Kind'a related to my first diary, I had not heard about this before.
The CEO of the company that owns the Market Basket grocery chain, Arthur T Demoulas, was committed to keeping prices low and wages high. As a result, both workers and customers are very loyal.
How loyal?
Read below the squiggly...
At least that's the impression you get when asking employees of Market Basket - the chain of more than 70 grocery stores Mr Demoulas ran up until June - why they have been on strike for the past two weeks.
These Market Basket workers - produce managers, warehouse stockers, truck drivers - say that they have not camped outside the company's headquarters here in Tewksbury, Massachusetts for the reasons others have gone on strike across the US for recently.
They are not asking for the "living" wages, guaranteed sick leave, or bonuses that McDonald's employees or Seattle's airport workers have demanded in the past two years - mostly because they already get all of those.
Simply put, they want one thing: Arthur T (or "Artie D" as he's called by a certain type of north-eastern Massachusetts accent) back as their boss, after he was sacked in a long-running family feud.
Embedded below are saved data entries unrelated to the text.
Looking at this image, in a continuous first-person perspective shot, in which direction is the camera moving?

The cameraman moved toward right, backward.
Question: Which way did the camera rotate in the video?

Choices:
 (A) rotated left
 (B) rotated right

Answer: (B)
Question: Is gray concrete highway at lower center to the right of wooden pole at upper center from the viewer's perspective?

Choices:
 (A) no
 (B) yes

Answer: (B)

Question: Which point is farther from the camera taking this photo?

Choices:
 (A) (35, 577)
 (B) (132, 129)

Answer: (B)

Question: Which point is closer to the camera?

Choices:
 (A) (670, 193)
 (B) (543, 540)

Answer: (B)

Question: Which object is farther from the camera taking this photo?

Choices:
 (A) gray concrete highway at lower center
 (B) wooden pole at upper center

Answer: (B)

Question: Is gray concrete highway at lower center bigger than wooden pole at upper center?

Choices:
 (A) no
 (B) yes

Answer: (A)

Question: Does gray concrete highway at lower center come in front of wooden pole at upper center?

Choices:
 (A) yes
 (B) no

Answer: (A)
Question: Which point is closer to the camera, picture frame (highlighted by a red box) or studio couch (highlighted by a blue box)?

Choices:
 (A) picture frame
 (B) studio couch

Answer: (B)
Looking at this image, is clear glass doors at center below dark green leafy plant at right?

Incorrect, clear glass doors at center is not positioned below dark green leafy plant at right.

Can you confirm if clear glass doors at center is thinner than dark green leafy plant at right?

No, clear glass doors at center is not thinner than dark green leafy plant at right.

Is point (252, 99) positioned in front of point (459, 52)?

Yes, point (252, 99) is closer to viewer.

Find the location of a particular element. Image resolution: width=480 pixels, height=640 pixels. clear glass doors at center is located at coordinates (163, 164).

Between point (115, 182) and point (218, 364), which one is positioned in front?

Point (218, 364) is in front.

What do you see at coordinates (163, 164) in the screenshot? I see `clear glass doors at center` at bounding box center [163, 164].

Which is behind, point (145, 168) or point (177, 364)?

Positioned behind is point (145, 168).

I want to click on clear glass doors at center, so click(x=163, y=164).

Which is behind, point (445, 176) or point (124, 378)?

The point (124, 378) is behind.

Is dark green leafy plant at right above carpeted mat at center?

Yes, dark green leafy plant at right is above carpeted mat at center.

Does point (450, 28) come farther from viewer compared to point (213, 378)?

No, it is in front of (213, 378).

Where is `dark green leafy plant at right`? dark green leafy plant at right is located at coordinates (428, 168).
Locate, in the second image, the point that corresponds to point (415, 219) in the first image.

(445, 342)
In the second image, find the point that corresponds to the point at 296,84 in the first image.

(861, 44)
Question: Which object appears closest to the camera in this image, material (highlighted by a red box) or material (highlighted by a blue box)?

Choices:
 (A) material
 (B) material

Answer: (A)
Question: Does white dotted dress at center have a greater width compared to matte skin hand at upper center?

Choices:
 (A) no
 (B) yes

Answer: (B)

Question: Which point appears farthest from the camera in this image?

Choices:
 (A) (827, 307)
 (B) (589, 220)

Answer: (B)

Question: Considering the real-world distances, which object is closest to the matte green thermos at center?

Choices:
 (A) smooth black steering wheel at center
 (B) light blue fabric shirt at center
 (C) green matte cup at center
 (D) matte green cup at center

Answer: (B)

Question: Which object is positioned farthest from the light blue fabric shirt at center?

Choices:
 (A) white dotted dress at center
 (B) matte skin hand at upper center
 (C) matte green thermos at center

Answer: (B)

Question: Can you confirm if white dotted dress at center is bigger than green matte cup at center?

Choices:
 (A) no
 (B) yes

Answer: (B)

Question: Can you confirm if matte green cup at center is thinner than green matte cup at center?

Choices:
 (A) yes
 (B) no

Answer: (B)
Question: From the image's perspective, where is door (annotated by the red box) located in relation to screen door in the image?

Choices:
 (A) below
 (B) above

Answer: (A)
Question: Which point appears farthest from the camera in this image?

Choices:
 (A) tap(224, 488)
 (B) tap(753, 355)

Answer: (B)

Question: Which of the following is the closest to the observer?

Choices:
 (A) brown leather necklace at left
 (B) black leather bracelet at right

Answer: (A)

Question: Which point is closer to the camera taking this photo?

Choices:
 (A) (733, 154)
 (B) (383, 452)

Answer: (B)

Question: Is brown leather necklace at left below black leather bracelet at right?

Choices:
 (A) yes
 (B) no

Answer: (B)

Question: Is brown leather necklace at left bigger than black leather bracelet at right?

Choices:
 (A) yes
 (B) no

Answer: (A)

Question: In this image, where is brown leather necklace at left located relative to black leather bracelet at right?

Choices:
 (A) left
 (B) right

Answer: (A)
It wasn't as if they weren't profitable.
Even with the low prices and the high salaries, Market Basket is reported to be quite profitable - making an estimated $217m in profit on $4.6bn of revenues last year.
When is the last time you heard of workers fighting to save the CEO's job? And the customers
supported them!
The success of the worker protests and customer boycott is apparent at the Market Basket in North Andover, Massachusetts.
It looks as if the apocalypse has hit: there is no produce, no meat, and there is only a single cashier, whose cash machine echoes in the vast space.
"Typically there'd be over 100 customers at any given time in this building," says manager Joe Amaral. "Now there are just three or four people.".
http://www.bbc.com/...
Yeah, it's one lone case...but it shouldn't be the last.